At bottom, Bruce Springsteen’s signature artistic triumph is his refusal to go postmodern. Time and again, he declines to sell out to the chic relativity of the neoliberal period, where truth is liquid, faith is square, and self is determined by situation rather than conviction. With Darkness, Springsteen put his foot down, both on the ‘69 Chevy’s gas pedal and to the historical forces that were conspiring to replace doctrines of fairness with screeds of animus. By 1978, the runaway American dream was rife with revisionisms, many of which were designed to transpose class solidarity with political identity; that is, to telescope the raised fist into the pointed finger. Amid this cynical shadow play, Bruce reminded his listeners that some things remained real, among them the dignity of a hard day’s work and the obligation to place conscience over convenience. Darkness raised serious concerns and aired valid complaints. But rather than resort to a shouting match, the record used its unimpeachable sonic integrity to argue that control over one’s life is non-negotiable. If you’ve lost hope, you’d better work your ass off to get it back. And if you’ve managed to retain a sense of personal meaning, you’d better not relinquish it without a fight.
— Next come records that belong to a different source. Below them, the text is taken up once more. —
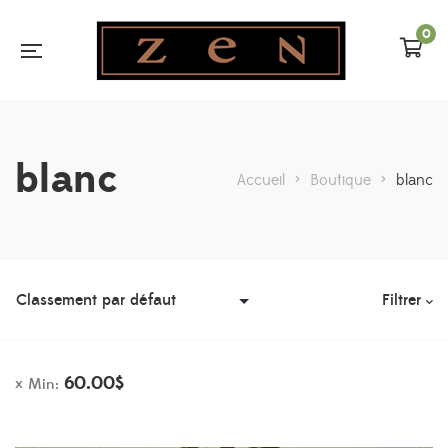
0
blanc
Accueil
>
Boutique
>
blanc
Filtrer
60.00
$
Min:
The most heartening thing about Darkness is that it’s not hostile to the declarative sentence. When a society is in flux, its artists have a tendency to ask, “Can we really be sure of anything?” Bruce provides the answer without skipping a beat, and that answer is, “Yes, we can!” He states this both explicitly and implicitly, layering Darkness with a mix of straight talk and winding roads. The record’s focus, however, rarely diverts from the reliable genius of human agency. Springsteen’s most prized subject is man, and he never treats him as anything less than God’s greatest creation or anything more than his brother’s humble keeper. This balance between pride and modesty makes Darkness the most honest of Springsteen’s albums. It says that man may struggle, but that man will endure. As individuals, we don’t have to prevail; we merely have to push on. Our final measure is not material but moral: Did we live in accord with our principles? Did we forfeit our responsibilities – to our families, our communities, and ourselves? In short, did we do our species proud? These are the most sincere questions in rock and roll history, and only Bruce Springsteen had the candor, the curiosity, and the humanity to ask them. For that, he’s earned more than my enthusiastic endorsement; he’s earned my eternal gratitude. This essay, for all its length and liturgy, is really just an attempt to say thank you.